▸ TASK DIRECTIONS
Reproduce the material from the line with "Lieferung geplant ab" to the line with "Người bệnh & Cộng đồng", swapping "Medium" for "Full" and leaving everything else as it is.

▸ STUDY MATERIAL
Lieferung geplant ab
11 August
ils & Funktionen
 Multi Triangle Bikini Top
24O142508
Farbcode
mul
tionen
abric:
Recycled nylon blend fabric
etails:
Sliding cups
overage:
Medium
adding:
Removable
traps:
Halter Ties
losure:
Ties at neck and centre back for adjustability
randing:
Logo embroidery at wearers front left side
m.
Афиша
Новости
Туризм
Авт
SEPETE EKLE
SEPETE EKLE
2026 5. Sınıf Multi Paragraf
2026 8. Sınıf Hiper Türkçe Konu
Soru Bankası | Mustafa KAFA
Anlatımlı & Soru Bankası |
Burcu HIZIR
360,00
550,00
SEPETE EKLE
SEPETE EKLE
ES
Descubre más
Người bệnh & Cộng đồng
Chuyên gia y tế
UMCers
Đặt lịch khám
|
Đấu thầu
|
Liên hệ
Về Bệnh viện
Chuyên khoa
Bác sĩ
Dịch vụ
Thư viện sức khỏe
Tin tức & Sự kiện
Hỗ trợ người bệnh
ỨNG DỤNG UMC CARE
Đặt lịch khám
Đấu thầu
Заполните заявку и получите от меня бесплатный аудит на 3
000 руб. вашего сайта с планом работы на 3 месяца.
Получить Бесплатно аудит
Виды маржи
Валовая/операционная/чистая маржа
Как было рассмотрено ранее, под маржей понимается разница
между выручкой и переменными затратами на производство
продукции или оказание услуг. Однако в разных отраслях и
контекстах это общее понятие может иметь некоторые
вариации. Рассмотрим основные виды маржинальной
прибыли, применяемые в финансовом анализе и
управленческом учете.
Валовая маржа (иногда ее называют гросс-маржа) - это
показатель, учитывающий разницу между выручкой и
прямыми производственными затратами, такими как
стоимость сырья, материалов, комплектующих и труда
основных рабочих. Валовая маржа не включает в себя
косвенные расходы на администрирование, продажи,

---

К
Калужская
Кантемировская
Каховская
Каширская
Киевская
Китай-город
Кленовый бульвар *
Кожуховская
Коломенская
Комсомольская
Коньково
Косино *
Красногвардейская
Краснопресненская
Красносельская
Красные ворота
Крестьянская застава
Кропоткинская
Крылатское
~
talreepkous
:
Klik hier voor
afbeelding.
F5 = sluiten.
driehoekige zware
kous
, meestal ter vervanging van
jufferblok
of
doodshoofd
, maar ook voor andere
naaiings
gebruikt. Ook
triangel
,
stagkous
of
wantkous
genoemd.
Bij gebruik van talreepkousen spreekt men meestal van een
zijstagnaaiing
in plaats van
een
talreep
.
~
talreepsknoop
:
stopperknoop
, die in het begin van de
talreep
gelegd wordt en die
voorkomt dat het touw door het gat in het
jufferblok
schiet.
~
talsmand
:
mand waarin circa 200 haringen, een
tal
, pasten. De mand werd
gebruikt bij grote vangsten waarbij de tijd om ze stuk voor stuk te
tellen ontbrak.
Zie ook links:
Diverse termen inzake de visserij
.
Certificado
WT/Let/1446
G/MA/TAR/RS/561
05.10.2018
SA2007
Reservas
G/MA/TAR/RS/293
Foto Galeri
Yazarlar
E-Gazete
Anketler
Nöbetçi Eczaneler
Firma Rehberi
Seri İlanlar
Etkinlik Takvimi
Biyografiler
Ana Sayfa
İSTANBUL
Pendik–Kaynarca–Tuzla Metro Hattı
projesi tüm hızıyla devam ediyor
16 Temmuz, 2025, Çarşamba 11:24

▸ EXERCISE ANSWER
Lieferung geplant ab
11 August
ils & Funktionen
 Multi Triangle Bikini Top
24O142508
Farbcode
mul
tionen
abric:
Recycled nylon blend fabric
etails:
Sliding cups
overage:
Full
adding:
Removable
traps:
Halter Ties
losure:
Ties at neck and centre back for adjustability
randing:
Logo embroidery at wearers front left side
m.
Афиша
Новости
Туризм
Авт
SEPETE EKLE
SEPETE EKLE
2026 5. Sınıf Multi Paragraf
2026 8. Sınıf Hiper Türkçe Konu
Soru Bankası | Mustafa KAFA
Anlatımlı & Soru Bankası |
Burcu HIZIR
360,00
550,00
SEPETE EKLE
SEPETE EKLE
ES
Descubre más
Người bệnh & Cộng đồng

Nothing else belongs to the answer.